JOB – In the data below, start at the line that contains "## Automatically add details to github issue" and stop after the line that contains "## Miscellaneous". Reproduce every line in that span verbatim, changing nothing.

RECORDS SHOWN –
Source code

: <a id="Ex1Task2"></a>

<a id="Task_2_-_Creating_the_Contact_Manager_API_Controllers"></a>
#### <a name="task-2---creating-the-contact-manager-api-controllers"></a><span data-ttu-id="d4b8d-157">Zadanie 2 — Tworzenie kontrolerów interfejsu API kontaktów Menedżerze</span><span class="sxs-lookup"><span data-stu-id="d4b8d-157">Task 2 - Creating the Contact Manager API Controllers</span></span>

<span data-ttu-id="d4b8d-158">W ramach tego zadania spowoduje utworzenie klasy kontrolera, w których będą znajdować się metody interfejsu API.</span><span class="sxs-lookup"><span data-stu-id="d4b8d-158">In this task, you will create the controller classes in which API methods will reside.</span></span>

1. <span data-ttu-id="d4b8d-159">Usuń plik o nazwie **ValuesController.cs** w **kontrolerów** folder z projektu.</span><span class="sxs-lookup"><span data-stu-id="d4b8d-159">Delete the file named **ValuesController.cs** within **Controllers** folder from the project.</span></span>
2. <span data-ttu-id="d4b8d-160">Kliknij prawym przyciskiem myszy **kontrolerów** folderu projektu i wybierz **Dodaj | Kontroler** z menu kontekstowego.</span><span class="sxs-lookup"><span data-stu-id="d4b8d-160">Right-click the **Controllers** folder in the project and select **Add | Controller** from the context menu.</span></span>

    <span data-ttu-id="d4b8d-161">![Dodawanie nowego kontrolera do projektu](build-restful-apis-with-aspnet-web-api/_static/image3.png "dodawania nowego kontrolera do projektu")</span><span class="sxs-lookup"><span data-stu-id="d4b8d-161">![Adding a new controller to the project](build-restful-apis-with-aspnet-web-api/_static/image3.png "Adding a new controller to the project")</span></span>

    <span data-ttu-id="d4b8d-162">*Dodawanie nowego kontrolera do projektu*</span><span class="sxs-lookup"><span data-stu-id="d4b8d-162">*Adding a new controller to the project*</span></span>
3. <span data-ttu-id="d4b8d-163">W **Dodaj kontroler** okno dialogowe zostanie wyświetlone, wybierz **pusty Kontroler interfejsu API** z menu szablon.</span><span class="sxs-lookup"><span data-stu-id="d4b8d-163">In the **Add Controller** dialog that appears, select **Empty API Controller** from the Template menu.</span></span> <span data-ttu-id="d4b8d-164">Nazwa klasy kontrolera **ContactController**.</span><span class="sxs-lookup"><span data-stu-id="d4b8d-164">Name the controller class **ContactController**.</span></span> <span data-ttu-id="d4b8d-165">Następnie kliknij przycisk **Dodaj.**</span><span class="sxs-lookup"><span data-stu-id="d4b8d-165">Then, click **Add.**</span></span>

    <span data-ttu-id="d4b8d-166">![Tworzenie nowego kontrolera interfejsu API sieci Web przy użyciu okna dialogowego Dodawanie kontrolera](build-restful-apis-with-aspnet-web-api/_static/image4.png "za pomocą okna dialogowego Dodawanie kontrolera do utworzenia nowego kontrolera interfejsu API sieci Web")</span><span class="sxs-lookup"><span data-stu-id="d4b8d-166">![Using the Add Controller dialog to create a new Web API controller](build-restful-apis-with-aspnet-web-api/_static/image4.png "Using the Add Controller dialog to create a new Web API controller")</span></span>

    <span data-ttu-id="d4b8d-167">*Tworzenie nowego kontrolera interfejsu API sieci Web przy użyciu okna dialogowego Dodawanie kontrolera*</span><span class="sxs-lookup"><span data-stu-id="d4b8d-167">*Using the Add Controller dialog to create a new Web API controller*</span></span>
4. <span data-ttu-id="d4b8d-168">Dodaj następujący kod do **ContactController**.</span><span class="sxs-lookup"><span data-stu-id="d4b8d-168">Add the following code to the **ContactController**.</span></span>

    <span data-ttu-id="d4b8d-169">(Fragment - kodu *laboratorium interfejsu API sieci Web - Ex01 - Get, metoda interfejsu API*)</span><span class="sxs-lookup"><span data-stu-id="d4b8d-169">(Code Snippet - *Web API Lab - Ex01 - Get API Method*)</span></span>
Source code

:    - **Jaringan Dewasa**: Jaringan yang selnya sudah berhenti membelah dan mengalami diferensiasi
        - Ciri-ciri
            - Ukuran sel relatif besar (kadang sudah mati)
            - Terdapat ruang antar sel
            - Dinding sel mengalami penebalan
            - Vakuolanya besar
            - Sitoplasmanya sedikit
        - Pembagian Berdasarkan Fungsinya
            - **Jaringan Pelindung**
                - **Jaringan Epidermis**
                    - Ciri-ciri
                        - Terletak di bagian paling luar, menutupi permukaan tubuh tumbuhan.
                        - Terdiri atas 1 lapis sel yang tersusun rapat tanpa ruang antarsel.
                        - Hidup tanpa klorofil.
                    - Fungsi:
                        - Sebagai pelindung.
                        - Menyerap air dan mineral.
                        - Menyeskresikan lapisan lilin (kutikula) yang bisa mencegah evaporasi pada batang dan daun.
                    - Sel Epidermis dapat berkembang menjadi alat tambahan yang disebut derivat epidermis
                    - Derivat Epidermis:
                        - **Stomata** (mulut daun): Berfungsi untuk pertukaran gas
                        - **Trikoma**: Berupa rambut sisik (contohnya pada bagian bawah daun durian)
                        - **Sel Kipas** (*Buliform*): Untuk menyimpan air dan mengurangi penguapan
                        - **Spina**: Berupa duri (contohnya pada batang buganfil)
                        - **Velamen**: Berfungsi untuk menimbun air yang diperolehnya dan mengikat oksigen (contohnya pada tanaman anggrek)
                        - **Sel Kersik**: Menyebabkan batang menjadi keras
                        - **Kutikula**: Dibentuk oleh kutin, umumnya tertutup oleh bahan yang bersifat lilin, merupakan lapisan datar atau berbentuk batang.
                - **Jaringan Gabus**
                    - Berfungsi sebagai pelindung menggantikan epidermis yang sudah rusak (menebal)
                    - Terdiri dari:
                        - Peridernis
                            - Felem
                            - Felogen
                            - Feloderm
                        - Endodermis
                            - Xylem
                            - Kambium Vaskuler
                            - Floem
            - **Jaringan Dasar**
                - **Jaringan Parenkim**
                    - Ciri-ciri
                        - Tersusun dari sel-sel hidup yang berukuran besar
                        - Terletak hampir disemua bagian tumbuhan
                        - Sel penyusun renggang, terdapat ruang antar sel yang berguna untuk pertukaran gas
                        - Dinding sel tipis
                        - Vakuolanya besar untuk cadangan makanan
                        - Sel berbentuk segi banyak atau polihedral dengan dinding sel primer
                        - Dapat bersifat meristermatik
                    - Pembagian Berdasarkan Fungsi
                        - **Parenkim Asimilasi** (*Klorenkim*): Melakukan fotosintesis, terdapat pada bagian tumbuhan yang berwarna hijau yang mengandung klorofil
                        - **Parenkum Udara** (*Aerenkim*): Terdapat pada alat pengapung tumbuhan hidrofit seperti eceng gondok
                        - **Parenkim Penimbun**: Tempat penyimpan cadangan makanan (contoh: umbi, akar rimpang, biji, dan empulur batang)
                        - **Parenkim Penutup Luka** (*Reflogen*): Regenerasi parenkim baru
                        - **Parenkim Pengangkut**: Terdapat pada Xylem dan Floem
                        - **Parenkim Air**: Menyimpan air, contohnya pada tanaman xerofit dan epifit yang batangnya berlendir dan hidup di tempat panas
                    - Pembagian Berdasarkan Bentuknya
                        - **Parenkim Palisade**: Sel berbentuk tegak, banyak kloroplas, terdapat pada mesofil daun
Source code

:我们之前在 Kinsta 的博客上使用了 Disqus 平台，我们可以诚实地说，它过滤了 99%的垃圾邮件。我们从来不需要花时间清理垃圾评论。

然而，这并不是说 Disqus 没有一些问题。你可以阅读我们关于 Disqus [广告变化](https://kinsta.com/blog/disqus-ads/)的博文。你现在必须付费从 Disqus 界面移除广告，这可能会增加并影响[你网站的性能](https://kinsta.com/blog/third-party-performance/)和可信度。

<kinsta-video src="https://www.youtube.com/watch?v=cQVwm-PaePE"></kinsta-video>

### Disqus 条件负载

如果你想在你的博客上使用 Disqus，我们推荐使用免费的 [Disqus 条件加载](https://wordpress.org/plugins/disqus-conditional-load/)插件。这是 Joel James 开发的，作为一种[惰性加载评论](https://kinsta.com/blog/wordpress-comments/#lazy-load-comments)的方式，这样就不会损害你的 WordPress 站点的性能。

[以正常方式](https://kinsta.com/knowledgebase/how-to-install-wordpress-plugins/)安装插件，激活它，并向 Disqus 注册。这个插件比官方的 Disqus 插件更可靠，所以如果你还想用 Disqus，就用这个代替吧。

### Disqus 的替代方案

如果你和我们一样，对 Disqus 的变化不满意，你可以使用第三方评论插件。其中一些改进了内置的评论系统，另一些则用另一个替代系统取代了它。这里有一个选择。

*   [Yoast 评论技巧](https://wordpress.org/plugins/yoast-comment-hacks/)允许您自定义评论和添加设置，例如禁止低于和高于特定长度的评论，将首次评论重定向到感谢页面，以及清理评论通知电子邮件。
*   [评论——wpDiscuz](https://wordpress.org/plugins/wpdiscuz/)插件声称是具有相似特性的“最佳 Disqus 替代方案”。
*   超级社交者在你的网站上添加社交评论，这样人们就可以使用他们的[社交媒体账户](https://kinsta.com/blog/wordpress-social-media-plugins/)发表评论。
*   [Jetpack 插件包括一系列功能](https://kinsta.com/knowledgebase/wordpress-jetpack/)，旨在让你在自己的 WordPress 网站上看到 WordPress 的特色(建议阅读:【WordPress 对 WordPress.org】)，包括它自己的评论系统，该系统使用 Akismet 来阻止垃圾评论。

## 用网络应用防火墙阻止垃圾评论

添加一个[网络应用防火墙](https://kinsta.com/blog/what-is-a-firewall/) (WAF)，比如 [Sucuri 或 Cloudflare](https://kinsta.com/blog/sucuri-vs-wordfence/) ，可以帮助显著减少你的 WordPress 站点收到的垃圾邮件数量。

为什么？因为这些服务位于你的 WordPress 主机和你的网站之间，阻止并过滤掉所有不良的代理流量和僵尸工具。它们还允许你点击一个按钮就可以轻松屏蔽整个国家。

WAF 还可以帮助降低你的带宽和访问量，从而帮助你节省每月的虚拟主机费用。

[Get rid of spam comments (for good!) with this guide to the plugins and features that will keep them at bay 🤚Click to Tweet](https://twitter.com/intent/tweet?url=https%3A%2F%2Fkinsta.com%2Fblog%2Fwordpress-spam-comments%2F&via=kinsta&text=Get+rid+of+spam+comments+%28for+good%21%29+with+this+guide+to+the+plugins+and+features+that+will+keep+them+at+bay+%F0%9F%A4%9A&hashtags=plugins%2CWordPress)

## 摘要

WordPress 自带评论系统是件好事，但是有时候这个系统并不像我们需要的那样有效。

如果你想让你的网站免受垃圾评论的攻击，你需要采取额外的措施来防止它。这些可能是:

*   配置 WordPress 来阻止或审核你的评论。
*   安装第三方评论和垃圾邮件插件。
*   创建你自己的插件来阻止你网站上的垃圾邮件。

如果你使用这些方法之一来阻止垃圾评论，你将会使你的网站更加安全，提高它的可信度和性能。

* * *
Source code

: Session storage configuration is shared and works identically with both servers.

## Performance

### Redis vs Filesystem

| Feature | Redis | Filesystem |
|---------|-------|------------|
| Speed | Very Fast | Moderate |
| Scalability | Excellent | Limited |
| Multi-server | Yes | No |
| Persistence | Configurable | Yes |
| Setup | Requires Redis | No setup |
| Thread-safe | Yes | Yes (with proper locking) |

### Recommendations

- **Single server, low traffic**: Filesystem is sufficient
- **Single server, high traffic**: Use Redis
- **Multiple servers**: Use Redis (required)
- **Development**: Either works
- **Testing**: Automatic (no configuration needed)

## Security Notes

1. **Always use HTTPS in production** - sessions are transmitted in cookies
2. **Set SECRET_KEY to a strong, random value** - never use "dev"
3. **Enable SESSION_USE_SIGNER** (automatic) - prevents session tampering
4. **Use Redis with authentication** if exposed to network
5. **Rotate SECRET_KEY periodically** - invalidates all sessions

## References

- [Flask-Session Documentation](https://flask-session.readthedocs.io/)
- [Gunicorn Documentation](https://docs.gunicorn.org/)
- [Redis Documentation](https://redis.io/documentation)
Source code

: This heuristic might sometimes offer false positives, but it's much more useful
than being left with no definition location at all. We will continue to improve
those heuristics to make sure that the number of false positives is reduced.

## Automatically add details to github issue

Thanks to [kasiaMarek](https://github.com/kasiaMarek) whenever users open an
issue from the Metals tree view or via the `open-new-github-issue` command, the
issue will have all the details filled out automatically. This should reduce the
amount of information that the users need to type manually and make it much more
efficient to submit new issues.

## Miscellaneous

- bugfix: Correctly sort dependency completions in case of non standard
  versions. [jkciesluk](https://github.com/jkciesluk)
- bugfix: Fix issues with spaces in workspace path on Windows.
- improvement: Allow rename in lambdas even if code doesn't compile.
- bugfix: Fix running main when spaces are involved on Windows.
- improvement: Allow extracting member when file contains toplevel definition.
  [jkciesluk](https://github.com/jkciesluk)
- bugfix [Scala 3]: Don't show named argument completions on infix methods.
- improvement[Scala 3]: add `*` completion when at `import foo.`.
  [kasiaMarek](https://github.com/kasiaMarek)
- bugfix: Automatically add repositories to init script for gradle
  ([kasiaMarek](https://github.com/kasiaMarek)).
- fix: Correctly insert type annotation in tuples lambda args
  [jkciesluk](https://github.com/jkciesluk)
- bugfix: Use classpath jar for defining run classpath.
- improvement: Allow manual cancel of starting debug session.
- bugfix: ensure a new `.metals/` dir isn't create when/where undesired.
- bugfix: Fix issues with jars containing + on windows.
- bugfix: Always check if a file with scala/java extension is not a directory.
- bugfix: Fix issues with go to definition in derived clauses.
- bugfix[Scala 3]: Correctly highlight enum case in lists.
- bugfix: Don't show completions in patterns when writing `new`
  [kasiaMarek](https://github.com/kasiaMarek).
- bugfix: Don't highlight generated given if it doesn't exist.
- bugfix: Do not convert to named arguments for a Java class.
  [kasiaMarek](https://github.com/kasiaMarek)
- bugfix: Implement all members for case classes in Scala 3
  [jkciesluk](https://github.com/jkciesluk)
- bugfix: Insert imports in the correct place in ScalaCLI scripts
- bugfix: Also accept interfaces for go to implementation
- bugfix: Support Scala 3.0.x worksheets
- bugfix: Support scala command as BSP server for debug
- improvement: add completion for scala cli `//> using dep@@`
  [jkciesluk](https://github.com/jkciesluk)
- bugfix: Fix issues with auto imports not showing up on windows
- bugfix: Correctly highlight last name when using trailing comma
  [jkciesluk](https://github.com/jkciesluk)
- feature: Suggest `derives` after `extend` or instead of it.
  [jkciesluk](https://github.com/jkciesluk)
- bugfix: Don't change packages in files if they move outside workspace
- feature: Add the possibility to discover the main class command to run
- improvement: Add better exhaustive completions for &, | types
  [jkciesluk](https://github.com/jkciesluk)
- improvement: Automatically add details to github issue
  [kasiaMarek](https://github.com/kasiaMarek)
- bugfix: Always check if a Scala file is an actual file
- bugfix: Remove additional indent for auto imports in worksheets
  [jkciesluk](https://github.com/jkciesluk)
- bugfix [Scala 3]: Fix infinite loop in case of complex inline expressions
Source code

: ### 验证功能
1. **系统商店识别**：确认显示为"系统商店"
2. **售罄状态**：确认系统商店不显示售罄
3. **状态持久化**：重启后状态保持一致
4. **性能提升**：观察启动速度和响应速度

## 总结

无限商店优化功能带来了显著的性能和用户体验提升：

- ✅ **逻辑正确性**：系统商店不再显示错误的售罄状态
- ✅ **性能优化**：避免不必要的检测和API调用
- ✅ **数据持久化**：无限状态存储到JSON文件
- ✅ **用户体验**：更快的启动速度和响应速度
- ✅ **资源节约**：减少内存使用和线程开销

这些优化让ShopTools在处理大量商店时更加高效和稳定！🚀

TASK ANSWER –
## Automatically add details to github issue

Thanks to [kasiaMarek](https://github.com/kasiaMarek) whenever users open an
issue from the Metals tree view or via the `open-new-github-issue` command, the
issue will have all the details filled out automatically. This should reduce the
amount of information that the users need to type manually and make it much more
efficient to submit new issues.

## Miscellaneous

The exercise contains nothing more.